I know. I loved it out there. Riley LOVED the kids alot and she was so well behaved for a 11 month old pup.


----------



## Black Rabbit (Nov 14, 2009)

Awww she's such a good girl  Are you going to take her to shows?


----------



## megz (Jul 25, 2008)

awww cuteness!!
love that lil babers hair!!

i like how you wrangle the happy puppy tail! we have become pros at that!


----------



## PatienceFlame (Dec 22, 2009)

kg420 said:


> Awww she's such a good girl  Are you going to take her to shows?

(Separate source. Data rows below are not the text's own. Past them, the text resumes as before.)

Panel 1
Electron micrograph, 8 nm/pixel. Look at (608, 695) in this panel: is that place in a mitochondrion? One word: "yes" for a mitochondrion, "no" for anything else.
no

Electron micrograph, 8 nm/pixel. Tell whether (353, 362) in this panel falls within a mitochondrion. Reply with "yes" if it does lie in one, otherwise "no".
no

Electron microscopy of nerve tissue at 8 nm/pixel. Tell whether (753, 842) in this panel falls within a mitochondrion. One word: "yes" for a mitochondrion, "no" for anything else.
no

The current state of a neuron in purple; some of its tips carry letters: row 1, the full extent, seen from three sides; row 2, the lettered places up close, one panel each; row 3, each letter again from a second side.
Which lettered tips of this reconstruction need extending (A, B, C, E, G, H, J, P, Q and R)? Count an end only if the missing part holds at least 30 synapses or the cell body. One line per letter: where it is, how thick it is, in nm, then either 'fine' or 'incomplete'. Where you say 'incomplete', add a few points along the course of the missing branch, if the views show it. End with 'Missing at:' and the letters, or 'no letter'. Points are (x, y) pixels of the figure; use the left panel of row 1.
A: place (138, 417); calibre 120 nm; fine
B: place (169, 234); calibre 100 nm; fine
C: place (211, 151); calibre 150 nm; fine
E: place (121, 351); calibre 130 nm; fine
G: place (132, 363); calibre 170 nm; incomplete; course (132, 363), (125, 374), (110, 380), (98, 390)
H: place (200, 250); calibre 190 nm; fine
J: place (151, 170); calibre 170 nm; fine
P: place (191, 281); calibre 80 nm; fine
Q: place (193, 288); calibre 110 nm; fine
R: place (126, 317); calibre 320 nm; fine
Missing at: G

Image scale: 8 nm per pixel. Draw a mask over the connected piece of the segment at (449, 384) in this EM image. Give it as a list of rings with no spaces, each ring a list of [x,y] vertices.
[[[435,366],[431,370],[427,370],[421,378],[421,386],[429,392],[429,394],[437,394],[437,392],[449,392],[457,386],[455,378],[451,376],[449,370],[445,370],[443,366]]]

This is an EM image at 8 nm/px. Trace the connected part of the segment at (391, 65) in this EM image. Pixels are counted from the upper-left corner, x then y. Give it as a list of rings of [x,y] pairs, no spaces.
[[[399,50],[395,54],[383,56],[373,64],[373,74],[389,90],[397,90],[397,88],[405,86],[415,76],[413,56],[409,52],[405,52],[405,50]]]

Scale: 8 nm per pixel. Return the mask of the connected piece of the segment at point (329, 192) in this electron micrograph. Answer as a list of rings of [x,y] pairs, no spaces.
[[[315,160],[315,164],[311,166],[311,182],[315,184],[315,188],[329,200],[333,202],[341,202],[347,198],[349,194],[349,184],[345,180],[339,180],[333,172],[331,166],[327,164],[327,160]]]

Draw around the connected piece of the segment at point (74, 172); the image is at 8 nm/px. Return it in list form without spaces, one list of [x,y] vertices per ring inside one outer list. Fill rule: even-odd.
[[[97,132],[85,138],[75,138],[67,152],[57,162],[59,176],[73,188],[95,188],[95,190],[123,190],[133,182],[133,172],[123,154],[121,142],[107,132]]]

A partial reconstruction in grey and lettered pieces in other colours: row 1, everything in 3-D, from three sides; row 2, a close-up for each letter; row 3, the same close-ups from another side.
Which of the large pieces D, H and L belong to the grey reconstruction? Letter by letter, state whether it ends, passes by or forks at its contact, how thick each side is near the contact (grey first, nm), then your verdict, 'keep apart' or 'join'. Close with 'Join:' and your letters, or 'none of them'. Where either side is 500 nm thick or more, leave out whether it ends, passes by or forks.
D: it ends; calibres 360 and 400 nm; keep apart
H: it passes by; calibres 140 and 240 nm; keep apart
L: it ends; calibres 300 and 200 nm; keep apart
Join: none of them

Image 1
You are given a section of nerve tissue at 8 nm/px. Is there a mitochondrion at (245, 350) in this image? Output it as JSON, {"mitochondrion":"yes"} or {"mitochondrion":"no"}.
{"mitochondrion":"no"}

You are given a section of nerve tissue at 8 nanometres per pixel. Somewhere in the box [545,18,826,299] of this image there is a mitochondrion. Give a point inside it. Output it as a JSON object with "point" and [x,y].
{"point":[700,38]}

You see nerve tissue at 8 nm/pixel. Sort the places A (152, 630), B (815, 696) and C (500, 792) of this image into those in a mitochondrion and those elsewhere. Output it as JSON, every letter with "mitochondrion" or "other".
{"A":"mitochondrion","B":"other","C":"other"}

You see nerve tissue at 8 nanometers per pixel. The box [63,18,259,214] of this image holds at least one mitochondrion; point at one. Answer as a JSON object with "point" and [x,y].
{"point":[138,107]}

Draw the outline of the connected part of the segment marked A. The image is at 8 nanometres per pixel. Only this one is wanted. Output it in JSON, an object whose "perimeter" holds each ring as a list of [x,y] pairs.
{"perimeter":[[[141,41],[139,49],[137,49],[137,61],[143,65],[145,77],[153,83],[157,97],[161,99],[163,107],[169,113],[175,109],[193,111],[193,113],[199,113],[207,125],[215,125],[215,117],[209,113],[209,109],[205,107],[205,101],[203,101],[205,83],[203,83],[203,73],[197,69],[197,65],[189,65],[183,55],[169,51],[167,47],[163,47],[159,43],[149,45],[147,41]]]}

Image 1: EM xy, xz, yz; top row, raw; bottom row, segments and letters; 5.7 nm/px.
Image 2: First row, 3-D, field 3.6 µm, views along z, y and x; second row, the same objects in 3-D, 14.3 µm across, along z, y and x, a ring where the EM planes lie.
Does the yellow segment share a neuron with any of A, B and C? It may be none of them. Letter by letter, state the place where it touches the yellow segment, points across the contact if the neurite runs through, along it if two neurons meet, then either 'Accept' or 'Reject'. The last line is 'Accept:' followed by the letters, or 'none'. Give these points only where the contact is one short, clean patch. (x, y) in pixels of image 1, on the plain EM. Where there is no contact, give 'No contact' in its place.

Of course. =) and last week Riley's breeder e-mailed me back and we are arranging for her ADBA papers to be sent here in a few weeks<3 YAYNESS! it took forever and glad it is actually happening now. ugh



megz said:


> awww cuteness!!
> love that lil babers hair!!
> 
> i like how you wrangle the happy puppy tail! we have become pros at that!


lol, She has a hawk going on. And That tail hurts when she whips you with it. I didn't want her smacking Hay Hay in the face with it YOUCH!!!!!!!


----------



## Mrskocurek (Apr 8, 2010)

she is so cute pretty baby to


----------



## dixieland (Aug 14, 2009)

Very cute!Riley is getting more and more stunning everyday.Thanks for sharing!


----------



## rednose_momma (Mar 16, 2010)

totally to cute omg!!!


----------



## NinaThePitbull (Feb 10, 2010)

adorable, love when he licks her face and she laughs.

you do realize , she would look awesome in a mohawk!!!
( not talking about Riley)


----------



## PatienceFlame (Dec 22, 2009)

Mrskocurek said:


> she is so cute pretty baby to


*Thanks*



dixieland said:


> Very cute!Riley is getting more and more stunning everyday.Thanks for sharing!


*Thank you dixieland. I always LOVE sharing. *



rednose_momma said:


> totally to cute omg!!!


 *haha, I know. isnt it too cute? makes you sick! lol*



NinaThePitbull said:


> adorable, love when he licks her face and she laughs.
> 
> you do realize , she would look awesome in a mohawk!!!
> ( not talking about Riley)


 *She loves to lick Hay Hay. It is her fav thing I guess. LOL! and actully, My sister does Mohawk her hair sometimes. it is fantastic<3*


----------



## Black Rabbit (Nov 14, 2009)

OMG That's so awesome she's gunna do great at the shows


----------



## PatienceFlame (Dec 22, 2009)

Hopefully. =)


----------



## Jblondie813 (Oct 1, 2008)

That video is so great! Thats how my boys would be! They wouldn't even give the baby/kid a chance to breathe lol they would lick them 2 death! LMAO 
& gotta watch that tail LOL 
I babysat this little 4yr old girl and she got whipped by Hov's tail cuz he was having so much fun with her and she started crying..i told her ya gotta watch out for his tail! haha u cant be by his tail when its a wagging! lol


----------



## PatienceFlame (Dec 22, 2009)

My sisters eldest is fine, she is 3 and never got smacked. only reason my girl was so happy was because she got to come out of the crate.


----------